Copy out again, unchanged, the line that contains "text_box [646, 693, 1864, 843]" and every line after it down to the last line of the data.

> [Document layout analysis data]

'''

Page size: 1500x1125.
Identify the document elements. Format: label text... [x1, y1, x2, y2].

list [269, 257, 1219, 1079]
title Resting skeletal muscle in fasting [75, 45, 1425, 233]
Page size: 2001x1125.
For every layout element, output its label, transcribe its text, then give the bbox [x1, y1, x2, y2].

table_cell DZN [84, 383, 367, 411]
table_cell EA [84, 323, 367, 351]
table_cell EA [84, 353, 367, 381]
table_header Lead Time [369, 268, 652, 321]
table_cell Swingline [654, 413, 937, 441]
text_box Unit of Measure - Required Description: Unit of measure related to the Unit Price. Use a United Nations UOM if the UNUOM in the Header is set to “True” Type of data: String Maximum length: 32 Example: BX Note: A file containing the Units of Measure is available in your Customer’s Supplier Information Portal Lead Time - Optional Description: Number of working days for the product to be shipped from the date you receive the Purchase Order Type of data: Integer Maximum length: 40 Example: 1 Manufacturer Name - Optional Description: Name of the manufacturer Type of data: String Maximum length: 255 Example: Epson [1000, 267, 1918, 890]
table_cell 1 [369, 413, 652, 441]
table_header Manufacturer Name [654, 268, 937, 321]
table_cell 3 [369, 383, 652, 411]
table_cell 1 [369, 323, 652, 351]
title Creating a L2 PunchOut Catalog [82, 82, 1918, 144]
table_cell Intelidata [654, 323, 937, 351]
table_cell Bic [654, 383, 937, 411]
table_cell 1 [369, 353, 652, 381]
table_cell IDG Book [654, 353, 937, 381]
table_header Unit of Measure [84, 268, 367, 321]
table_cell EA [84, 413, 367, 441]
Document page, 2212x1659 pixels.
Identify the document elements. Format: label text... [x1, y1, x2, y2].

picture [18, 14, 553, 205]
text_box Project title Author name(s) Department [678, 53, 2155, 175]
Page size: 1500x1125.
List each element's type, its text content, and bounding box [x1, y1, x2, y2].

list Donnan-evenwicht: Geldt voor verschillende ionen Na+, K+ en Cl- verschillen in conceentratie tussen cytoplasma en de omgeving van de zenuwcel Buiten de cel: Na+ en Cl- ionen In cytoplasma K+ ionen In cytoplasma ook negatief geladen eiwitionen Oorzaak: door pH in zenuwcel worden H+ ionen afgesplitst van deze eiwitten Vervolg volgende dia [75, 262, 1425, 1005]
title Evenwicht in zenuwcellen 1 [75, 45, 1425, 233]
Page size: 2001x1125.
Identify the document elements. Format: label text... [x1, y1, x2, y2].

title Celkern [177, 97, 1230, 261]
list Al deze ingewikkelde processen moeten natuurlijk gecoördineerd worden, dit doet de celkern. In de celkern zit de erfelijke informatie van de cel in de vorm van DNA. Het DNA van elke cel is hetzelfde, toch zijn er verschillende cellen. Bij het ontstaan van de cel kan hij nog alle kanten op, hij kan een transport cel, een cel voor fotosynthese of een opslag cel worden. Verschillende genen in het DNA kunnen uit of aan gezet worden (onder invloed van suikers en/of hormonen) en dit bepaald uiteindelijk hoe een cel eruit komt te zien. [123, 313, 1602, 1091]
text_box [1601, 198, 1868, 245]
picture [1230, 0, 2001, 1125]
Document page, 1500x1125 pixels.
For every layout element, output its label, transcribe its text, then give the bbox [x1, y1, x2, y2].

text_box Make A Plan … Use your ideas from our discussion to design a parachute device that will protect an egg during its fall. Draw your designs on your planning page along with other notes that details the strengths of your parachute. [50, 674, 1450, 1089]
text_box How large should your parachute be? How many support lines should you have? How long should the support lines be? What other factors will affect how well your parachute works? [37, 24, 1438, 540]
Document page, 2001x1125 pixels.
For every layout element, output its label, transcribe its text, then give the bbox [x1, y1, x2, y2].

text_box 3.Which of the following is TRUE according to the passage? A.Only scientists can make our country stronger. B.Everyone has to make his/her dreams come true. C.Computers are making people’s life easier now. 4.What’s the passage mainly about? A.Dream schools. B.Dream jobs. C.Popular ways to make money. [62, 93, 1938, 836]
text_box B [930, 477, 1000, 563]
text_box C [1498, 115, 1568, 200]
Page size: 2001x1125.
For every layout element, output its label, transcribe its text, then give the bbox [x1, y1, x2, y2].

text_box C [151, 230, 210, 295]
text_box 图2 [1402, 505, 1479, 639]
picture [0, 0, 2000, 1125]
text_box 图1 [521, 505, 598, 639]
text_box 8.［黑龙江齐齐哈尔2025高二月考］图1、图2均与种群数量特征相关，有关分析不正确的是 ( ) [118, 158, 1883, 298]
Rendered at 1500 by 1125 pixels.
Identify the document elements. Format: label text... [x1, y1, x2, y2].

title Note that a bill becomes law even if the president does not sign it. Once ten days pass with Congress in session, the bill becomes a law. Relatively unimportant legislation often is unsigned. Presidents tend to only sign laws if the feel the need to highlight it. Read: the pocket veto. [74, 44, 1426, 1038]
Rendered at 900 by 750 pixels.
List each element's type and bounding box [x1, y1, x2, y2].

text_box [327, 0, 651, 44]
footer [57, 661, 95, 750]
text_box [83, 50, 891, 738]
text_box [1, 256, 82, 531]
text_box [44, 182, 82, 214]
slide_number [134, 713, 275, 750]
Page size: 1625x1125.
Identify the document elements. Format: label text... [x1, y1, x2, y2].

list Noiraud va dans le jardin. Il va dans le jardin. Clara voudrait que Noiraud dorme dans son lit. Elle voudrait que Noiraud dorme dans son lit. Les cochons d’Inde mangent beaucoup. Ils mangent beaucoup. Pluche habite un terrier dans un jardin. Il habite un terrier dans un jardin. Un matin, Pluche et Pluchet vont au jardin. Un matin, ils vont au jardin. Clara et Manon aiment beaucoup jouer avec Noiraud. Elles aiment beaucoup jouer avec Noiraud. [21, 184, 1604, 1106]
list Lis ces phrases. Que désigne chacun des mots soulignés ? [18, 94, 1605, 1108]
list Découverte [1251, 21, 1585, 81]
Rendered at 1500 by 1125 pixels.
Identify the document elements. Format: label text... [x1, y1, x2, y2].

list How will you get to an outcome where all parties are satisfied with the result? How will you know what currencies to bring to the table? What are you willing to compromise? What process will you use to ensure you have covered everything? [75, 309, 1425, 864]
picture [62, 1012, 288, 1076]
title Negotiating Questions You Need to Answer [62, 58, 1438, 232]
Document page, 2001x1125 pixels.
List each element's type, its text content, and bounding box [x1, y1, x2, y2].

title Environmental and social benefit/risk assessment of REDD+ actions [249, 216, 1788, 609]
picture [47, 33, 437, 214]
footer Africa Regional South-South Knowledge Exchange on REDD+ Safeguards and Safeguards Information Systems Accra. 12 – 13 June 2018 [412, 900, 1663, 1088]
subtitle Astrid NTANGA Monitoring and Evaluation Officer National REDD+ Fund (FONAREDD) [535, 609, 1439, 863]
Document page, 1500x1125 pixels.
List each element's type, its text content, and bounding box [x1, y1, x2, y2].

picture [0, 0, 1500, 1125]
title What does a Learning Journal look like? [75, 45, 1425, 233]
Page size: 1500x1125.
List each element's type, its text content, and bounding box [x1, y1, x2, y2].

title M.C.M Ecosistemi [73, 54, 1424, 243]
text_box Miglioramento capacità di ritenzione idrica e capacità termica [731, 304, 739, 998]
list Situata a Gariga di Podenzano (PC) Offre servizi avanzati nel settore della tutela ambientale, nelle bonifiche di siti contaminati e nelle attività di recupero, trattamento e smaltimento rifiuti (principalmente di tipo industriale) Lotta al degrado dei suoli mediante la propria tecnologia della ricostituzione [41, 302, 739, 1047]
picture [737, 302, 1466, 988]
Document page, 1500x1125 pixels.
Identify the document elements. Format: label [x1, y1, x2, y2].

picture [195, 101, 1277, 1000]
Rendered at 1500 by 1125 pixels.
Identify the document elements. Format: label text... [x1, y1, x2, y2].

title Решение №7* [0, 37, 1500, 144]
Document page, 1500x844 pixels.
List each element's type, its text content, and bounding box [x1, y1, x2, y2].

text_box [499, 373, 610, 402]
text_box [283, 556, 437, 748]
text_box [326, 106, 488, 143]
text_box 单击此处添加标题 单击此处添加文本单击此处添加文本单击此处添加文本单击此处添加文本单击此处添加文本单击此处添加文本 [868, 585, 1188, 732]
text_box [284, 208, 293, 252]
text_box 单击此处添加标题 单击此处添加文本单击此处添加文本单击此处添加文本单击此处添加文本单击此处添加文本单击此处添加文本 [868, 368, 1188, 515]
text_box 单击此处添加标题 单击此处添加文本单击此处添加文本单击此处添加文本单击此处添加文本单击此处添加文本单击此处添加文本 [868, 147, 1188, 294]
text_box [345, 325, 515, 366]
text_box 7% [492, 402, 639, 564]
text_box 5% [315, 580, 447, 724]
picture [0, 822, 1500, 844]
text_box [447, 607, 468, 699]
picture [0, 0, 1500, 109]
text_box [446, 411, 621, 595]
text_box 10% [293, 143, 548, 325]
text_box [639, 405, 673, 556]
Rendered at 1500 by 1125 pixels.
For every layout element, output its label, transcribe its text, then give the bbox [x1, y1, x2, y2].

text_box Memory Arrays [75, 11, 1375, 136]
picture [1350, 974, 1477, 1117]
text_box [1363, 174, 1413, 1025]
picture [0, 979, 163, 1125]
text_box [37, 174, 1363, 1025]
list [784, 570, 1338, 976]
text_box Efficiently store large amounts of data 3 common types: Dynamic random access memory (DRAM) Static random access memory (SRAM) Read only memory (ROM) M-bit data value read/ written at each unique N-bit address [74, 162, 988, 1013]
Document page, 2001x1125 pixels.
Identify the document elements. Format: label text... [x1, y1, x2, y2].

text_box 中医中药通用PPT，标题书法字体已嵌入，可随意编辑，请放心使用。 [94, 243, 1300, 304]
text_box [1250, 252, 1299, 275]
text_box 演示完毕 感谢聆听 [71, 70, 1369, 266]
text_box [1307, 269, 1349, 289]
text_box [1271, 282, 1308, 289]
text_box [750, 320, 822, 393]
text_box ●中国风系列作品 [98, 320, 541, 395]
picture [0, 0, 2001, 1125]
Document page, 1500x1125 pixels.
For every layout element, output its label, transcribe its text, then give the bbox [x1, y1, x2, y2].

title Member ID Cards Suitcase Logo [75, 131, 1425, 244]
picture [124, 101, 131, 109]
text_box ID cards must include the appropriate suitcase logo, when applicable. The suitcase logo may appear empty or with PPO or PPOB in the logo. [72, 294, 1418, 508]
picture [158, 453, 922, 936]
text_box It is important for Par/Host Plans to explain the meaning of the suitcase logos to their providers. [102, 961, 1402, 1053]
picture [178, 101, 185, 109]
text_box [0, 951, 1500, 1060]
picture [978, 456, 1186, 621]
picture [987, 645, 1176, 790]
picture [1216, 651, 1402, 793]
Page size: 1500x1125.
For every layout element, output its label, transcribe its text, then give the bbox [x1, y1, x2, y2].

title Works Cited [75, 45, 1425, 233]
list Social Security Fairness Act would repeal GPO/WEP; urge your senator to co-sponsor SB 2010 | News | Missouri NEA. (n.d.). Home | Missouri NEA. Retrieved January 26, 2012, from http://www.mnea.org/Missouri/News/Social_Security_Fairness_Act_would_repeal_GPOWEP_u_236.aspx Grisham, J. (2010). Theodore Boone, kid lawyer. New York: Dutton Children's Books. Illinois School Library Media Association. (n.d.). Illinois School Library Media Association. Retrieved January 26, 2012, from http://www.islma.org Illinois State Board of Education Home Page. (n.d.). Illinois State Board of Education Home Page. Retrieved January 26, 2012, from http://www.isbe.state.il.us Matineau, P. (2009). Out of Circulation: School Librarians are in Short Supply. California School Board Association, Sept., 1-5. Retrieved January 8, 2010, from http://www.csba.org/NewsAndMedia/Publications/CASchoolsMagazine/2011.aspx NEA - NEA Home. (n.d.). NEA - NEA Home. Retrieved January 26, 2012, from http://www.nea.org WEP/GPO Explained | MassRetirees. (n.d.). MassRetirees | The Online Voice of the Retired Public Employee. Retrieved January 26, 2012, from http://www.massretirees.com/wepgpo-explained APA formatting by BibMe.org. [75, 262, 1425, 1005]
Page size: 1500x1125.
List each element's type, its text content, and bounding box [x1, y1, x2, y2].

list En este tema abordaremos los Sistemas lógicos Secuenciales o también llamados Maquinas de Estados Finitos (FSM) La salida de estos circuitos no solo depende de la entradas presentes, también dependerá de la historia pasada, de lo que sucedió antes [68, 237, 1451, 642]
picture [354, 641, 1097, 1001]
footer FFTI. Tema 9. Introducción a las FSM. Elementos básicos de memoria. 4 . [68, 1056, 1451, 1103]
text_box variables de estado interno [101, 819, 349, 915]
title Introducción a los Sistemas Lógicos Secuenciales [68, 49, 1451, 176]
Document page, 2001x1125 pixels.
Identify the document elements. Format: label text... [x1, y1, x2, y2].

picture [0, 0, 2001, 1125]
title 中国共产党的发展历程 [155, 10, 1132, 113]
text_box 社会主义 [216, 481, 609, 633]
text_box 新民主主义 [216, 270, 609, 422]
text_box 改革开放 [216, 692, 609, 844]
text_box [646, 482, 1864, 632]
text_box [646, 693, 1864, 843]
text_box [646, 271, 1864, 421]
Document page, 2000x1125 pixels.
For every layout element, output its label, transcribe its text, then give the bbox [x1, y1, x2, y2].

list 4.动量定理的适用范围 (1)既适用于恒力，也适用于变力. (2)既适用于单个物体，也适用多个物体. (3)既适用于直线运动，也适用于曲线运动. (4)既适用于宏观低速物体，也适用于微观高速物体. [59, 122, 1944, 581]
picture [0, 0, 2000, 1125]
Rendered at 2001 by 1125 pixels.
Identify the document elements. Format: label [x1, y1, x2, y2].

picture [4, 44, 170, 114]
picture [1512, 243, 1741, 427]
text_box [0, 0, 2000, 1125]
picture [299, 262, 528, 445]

'''

> [Answer for the task]
text_box [646, 693, 1864, 843]
text_box [646, 271, 1864, 421]
Document page, 2000x1125 pixels.
For every layout element, output its label, transcribe its text, then give the bbox [x1, y1, x2, y2].

list 4.动量定理的适用范围 (1)既适用于恒力，也适用于变力. (2)既适用于单个物体，也适用多个物体. (3)既适用于直线运动，也适用于曲线运动. (4)既适用于宏观低速物体，也适用于微观高速物体. [59, 122, 1944, 581]
picture [0, 0, 2000, 1125]
Rendered at 2001 by 1125 pixels.
Identify the document elements. Format: label [x1, y1, x2, y2].

picture [4, 44, 170, 114]
picture [1512, 243, 1741, 427]
text_box [0, 0, 2000, 1125]
picture [299, 262, 528, 445]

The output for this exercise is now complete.